Summary: Unable to compile RCP applications with JUnit dependencies
Product: apisupport Reporter: javydreamercsw <javydreamercsw>
Component: HarnessAssignee: Jesse Glick <jglick>
Status: RESOLVED WONTFIX    
Severity: normal CC: anebuzelsky
Priority: P1    
Version: 7.0   
Hardware: PC   
OS: Windows XP   
Issue Type: DEFECT Exception Reporter:

Description javydreamercsw 2011-02-07 19:13:45 UTC
[ BUILD # : 7.0 Beta 2 ]
[ JDK VERSION : 1.6.22 ]

Trying to compile an existing suite with dependencies or attemting to add the
dependencies throws an error about being unable to find the junit dependencies.
From the issue below it seems there are some places this needs to be addressed.
Is not clear enough to the user, at least for me, how to fix the issue.
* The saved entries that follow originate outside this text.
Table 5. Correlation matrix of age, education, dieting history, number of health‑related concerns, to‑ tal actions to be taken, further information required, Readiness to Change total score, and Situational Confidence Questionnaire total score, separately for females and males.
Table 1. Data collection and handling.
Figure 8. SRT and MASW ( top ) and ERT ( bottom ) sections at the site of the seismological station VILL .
Users upgrading to Beta 2 on their applications will encounter this issue as
long as they have unit testing on their application, which I assume most of
them do.

This seems related to issue 195123.
Comment 1 Jesse Glick 2011-02-07 19:38:07 UTC
JUnit was removed from the IDE and Platform. Running tests requires the org.netbeans.libs.junit4 wrapper module to be present (normally in the platform cluster).
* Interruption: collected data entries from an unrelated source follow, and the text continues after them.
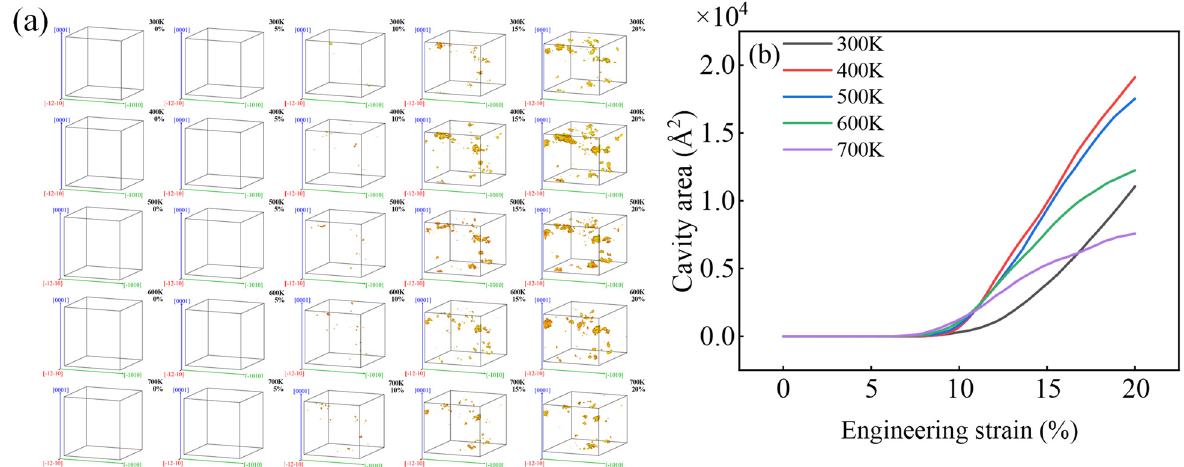
Figure 12: Cavity evolution: ( a ) cavity diagram and ( b ) cavity curve.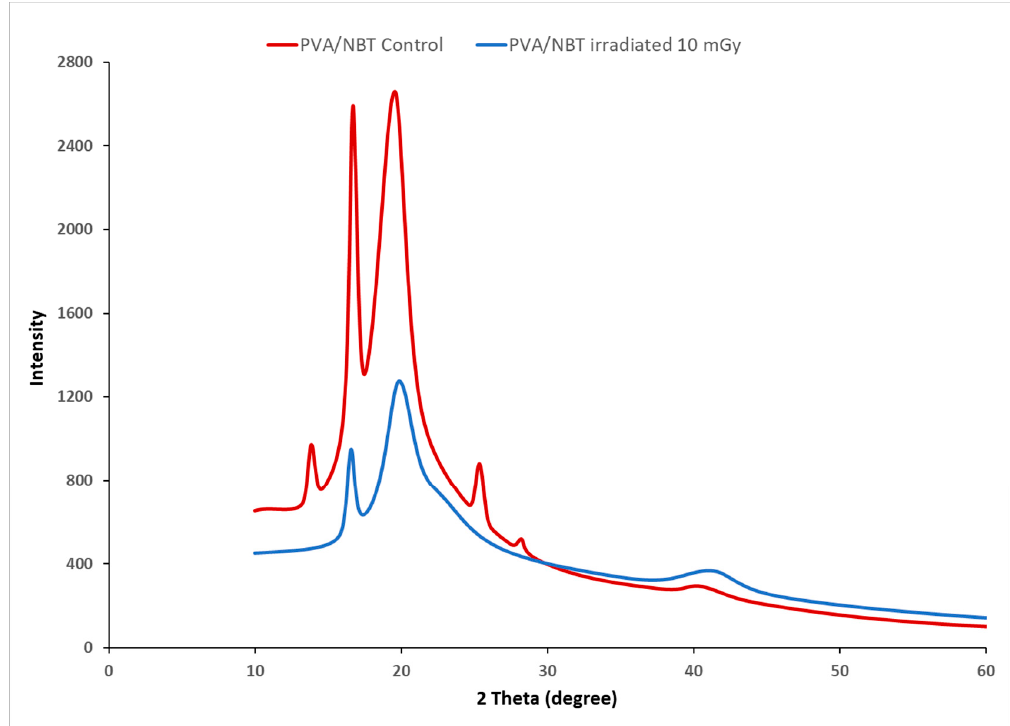
Figure 6. X-ray diffraction patterns of control and irradiated PVA/NBT films.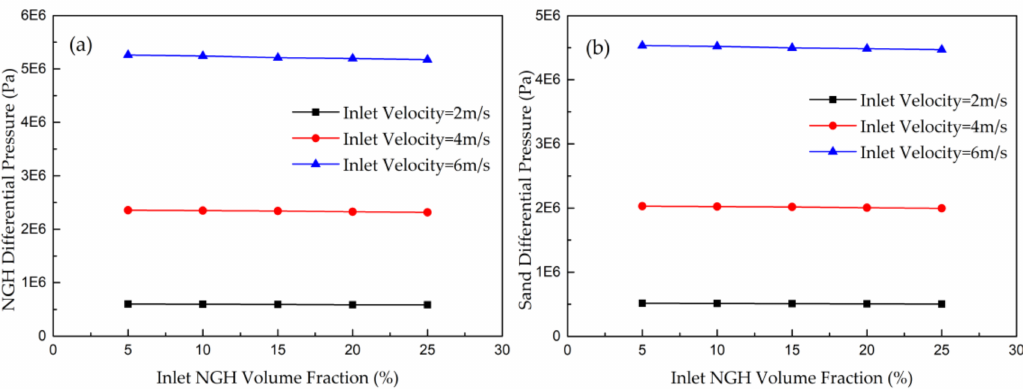
Figure 17. The relationship between inlet NGH volume fraction and di ff erential pressure: ( a ) is for NGH, ( b ) is for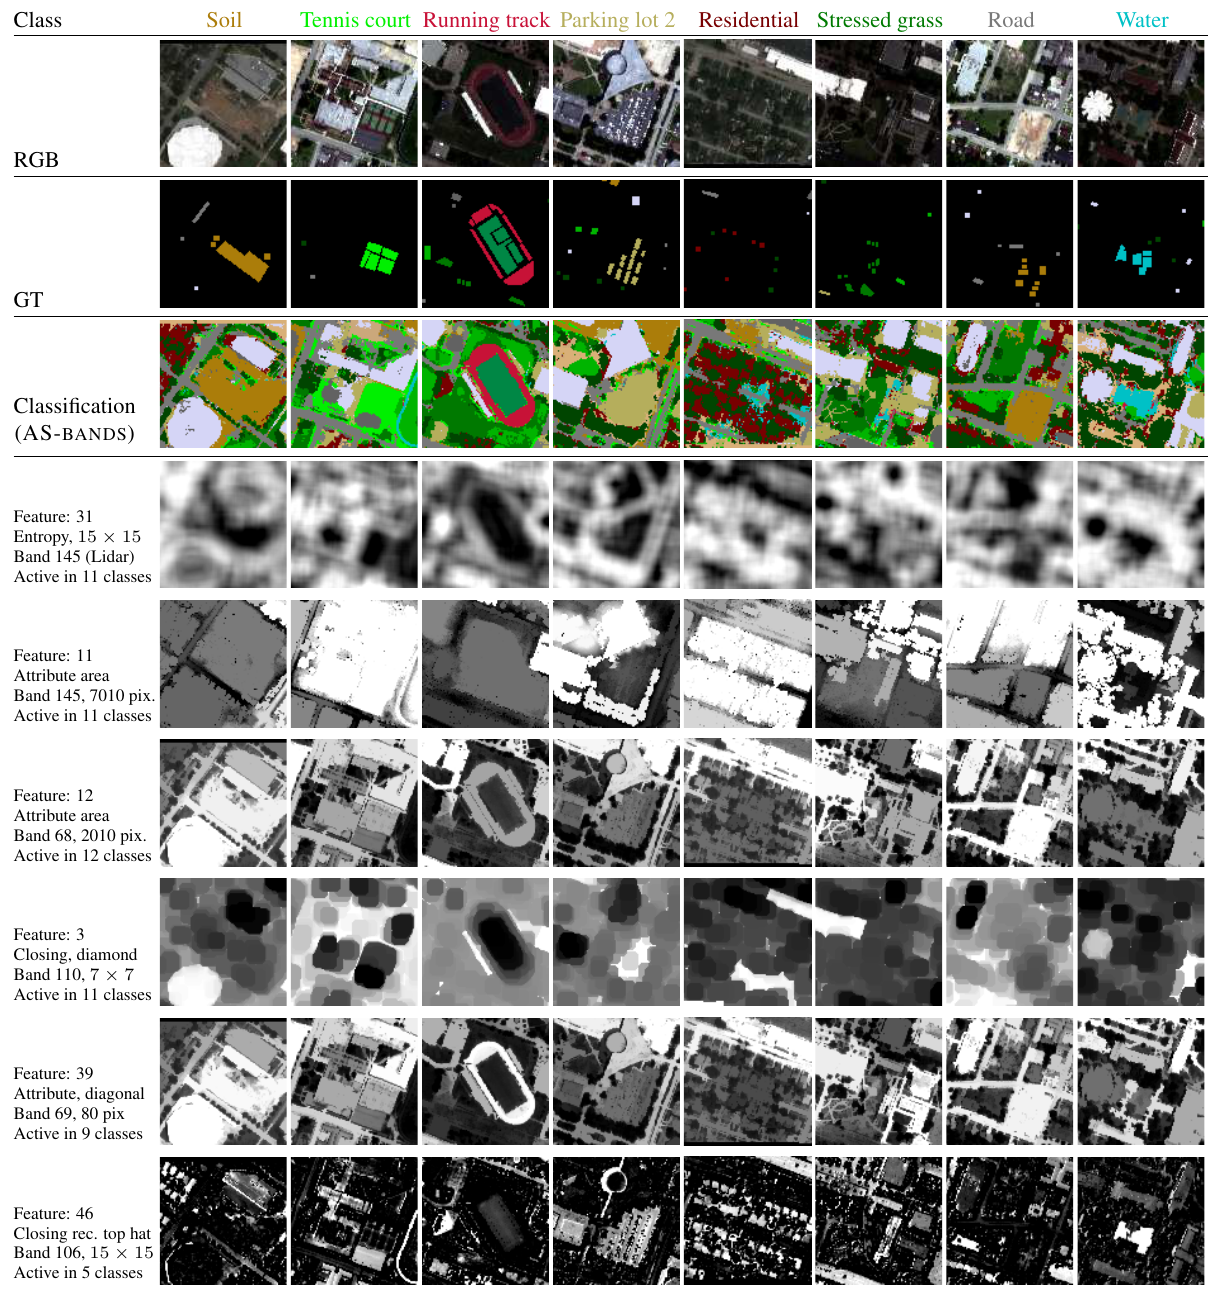
Figure 7: Visualization of the features with highest || W j, · || 2 for one run of the H OUSTON 2013 results (cf. bottom matrix of Fig. 6). First row: RGB subsets; Second row: ground truth; Third row: output of the classification with the proposed approach; Fourth row to end: visualization of the six features with highest squared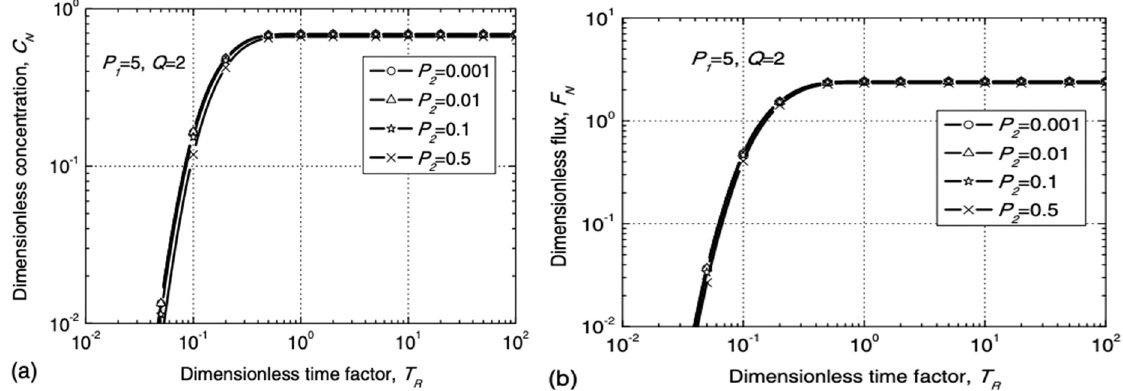
Figure 7. Variation curve of C N and F N of pollutant with P 2 ( P 1 = 5, Q = 2): ( a ) dimensionless concentration C N ; ( b ) dimensionless flux F N . Reprinted with permission from Ref. [15], Copyright 2018 ASCE Library.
You can install JUnit in your IDE (e.g. by resolving references on a broken j2seproject) so that o.n.l.junit4 is present in your platform cluster, assuming you are compiling against the default platform. If you are using some other platform, you can install org-netbeans-libs-junit4.nbm from an older version of NB, say using the <autoupdate> task.

core-main #a6536dfe3b4b also makes it possible to run basic unit tests just by making sure JUnit 4.8.2 is downloaded to your local Maven repo, though this may not work for functional tests using NbModuleSuite. This trick will not suffice e.g. for the in-IDE classpath, so this is mainly useful for CI jobs using a fixed netbeans.dest.dir.

Refinements to the OOBE of JUnit-based testing are likely before 7.0 FCS, time permitting.